Theorem 1: Let $A \subseteq \mathbb{C}$ be open and let $f : A \to \mathbb{C}$ where $f = u + iv$. If $f$ is analytic on $A$ then $u$ and $v$ are harmonic on $A$. |

**Proof:**Suppose that $f$ is analytic on $A$. Then by the Cauchy-Riemann theorem we have that $f$ (amongst other things) satisfies the Cauchy-Riemann equations on all of $A$, i.e.:

\begin{align} \quad \frac{\partial u}{\partial x} = \frac{\partial v}{\partial y} \quad (1) \end{align}

(3)
\begin{align} \quad \frac{\partial u}{\partial y} = -\frac{\partial v}{\partial x} \quad (2) \end{align}

- We differentiate $(1)$ above with respect to $x$ to get:

\begin{align} \quad \frac{\partial^2 u}{\partial x^2} = \frac{\partial^2 v}{\partial x \partial y} \end{align}

- We differentiate the $(2)$ above with respect to $y$ to get:

\begin{align} \quad \frac{\partial^2 u}{\partial y^2} = -\frac{\partial^2 v}{\partial y \partial x} \end{align}

- The second order mixed partial derivatives of $u$ are equal because they are continuous (Clairaut's Theorem), and so we have that:

\begin{align} \quad \frac{\partial^2 u}{\partial x^2} = - \frac{\partial^2 u}{\partial y^2} \end{align}

- Therefore $\displaystyle{\Delta (u) = \frac{\partial^2 u}{\partial x^2} + \frac{\partial^2 u}{\partial y^2} = 0}$ on all of $A$, so $u$ is harmonic on $A$.

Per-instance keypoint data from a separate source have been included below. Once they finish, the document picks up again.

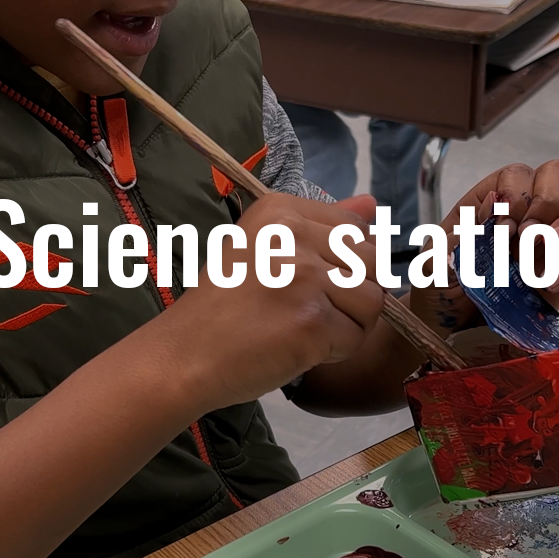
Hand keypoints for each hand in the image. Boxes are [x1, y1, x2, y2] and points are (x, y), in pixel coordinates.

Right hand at [158, 194, 384, 412]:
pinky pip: (357, 336)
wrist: (185, 355)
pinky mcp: (312, 321)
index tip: (309, 280)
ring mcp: (304, 278)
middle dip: (353, 292)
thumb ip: (321, 224)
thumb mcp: (262, 247)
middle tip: (310, 309)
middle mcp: (293, 236)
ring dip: (348, 322)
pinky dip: (336, 351)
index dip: (347, 261)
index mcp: (280, 211)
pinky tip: (300, 348)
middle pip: (371, 261)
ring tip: (307, 329)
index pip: (355, 227)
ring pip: (372, 299)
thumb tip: (373, 203)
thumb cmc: (223, 305)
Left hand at [406, 161, 558, 332]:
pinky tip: (549, 282)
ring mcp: (546, 244)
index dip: (516, 192)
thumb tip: (494, 203)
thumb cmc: (438, 286)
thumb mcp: (435, 260)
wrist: (447, 330)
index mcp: (490, 201)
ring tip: (549, 248)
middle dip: (551, 199)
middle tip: (531, 232)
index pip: (518, 175)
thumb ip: (461, 232)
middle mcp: (524, 215)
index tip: (504, 222)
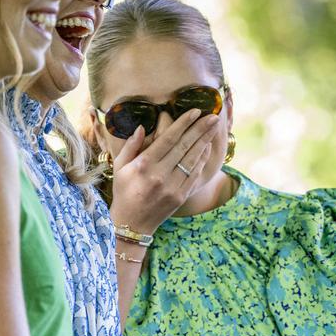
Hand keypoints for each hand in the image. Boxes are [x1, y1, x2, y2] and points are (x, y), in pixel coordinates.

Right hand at [110, 110, 219, 234]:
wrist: (131, 224)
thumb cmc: (123, 193)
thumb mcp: (120, 168)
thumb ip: (131, 146)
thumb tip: (143, 127)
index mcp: (144, 165)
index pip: (168, 139)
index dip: (183, 123)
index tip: (196, 111)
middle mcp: (159, 175)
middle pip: (184, 146)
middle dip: (200, 129)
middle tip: (213, 116)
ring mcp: (171, 187)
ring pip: (192, 159)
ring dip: (205, 141)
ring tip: (214, 127)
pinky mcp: (179, 197)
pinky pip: (194, 174)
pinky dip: (202, 159)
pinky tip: (207, 147)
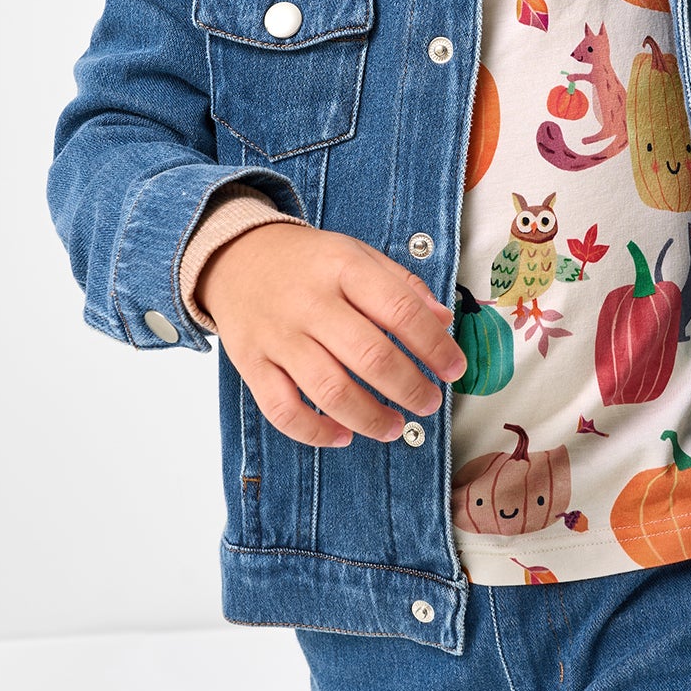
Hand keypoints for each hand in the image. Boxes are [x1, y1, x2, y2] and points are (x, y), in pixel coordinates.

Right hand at [196, 222, 466, 446]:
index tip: (454, 369)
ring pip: (330, 391)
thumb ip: (403, 286)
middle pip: (370, 356)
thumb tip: (444, 321)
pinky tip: (344, 435)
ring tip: (396, 427)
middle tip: (430, 402)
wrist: (236, 257)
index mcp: (343, 268)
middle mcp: (310, 302)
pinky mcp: (252, 365)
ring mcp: (278, 336)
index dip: (434, 345)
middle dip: (410, 388)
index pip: (399, 310)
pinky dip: (316, 432)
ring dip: (371, 418)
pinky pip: (283, 410)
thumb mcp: (358, 255)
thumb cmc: (309, 262)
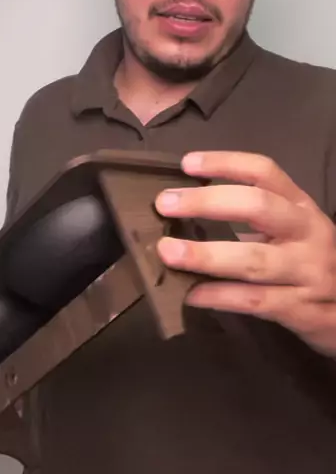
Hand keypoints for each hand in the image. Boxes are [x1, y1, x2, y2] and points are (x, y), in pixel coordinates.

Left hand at [155, 151, 335, 357]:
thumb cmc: (308, 263)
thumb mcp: (292, 232)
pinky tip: (191, 294)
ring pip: (253, 259)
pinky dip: (219, 296)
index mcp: (301, 206)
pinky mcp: (302, 310)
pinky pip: (254, 300)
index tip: (186, 164)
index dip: (225, 163)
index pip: (264, 172)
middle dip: (207, 202)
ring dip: (206, 255)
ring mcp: (307, 272)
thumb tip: (184, 210)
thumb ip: (251, 219)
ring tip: (168, 252)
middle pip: (258, 207)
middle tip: (164, 204)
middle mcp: (307, 233)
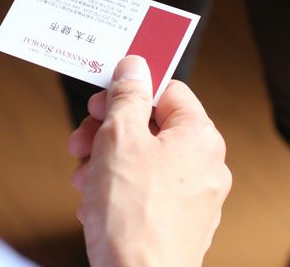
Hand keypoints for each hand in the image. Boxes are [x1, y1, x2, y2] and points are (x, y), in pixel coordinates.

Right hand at [68, 56, 230, 266]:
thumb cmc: (132, 214)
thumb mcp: (119, 137)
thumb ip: (127, 96)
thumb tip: (135, 66)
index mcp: (200, 137)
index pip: (168, 90)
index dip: (129, 90)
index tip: (101, 98)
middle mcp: (207, 165)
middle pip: (153, 127)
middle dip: (110, 131)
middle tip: (82, 139)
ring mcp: (196, 198)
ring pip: (146, 160)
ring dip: (108, 160)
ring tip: (83, 176)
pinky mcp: (180, 223)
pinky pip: (148, 190)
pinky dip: (120, 187)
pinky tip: (95, 199)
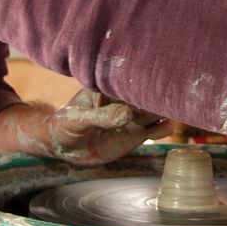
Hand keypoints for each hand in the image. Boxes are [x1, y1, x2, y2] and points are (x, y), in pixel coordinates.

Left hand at [0, 89, 171, 166]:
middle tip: (155, 104)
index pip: (134, 78)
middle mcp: (126, 99)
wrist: (63, 147)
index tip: (149, 87)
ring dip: (164, 112)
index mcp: (111, 86)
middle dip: (157, 97)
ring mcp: (133, 115)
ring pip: (159, 109)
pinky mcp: (138, 133)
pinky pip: (159, 128)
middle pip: (151, 94)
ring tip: (153, 118)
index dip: (145, 80)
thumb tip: (127, 114)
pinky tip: (155, 132)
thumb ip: (100, 117)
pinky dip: (164, 128)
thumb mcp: (77, 119)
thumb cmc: (65, 125)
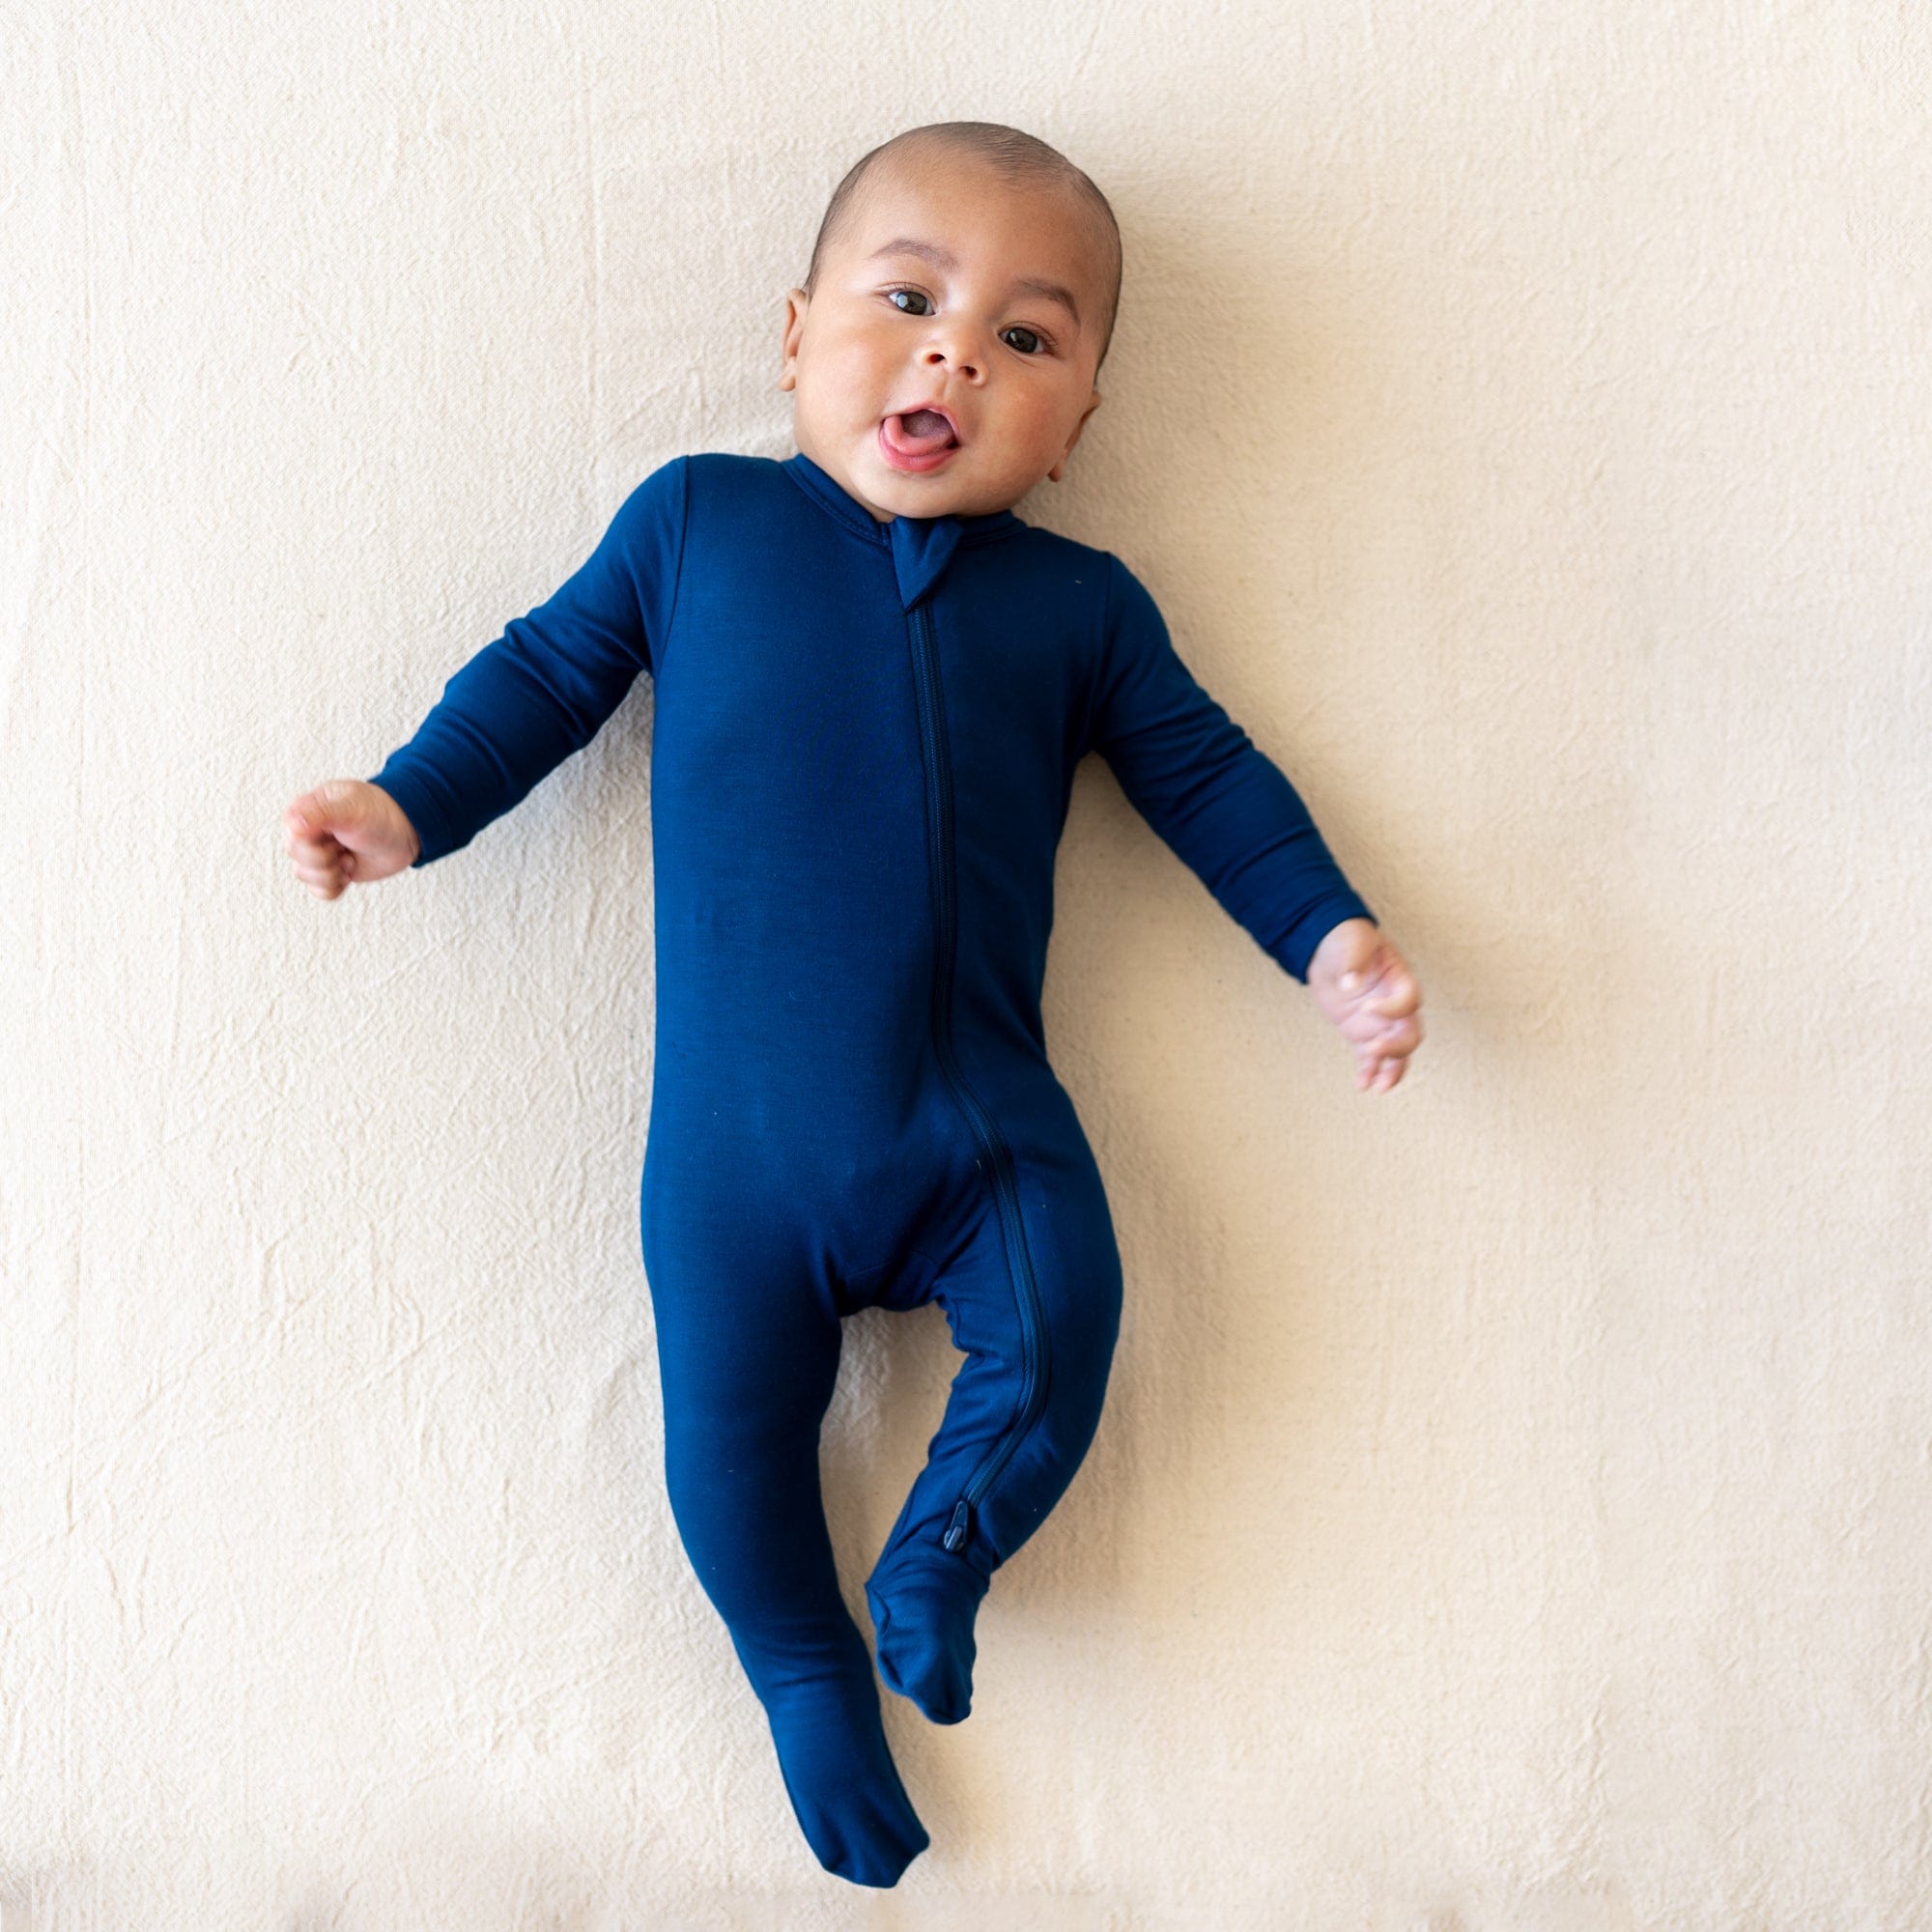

- Similarly, we differentiate $(1)$ above with respect to $y$ to get:

\begin{align} \quad \frac{\partial^2 u}{\partial y \partial x} = \frac{\partial^2 v}{\partial y^2} \end{align}

- And we differentiate $(2)$ above with respect to $x$ to get:

\begin{align} \quad \frac{\partial ^2 u}{\partial x \partial y} = -\frac{\partial^2 v}{\partial x^2} \end{align}

- Once again, the second order mixed partial derivatives of $v$ are equal since they are continuous and so we have that:

\begin{align} \quad \frac{\partial^2 v}{\partial x^2} = -\frac{\partial^2 v}{\partial y^2} \end{align}

- Therefore $\displaystyle{\Delta (v) = \frac{\partial^2 v}{\partial x^2} + \frac{\partial^2 v}{\partial y^2} = 0}$ on all of $A$, so $v$ is also harmonic on $A$. $\blacksquare$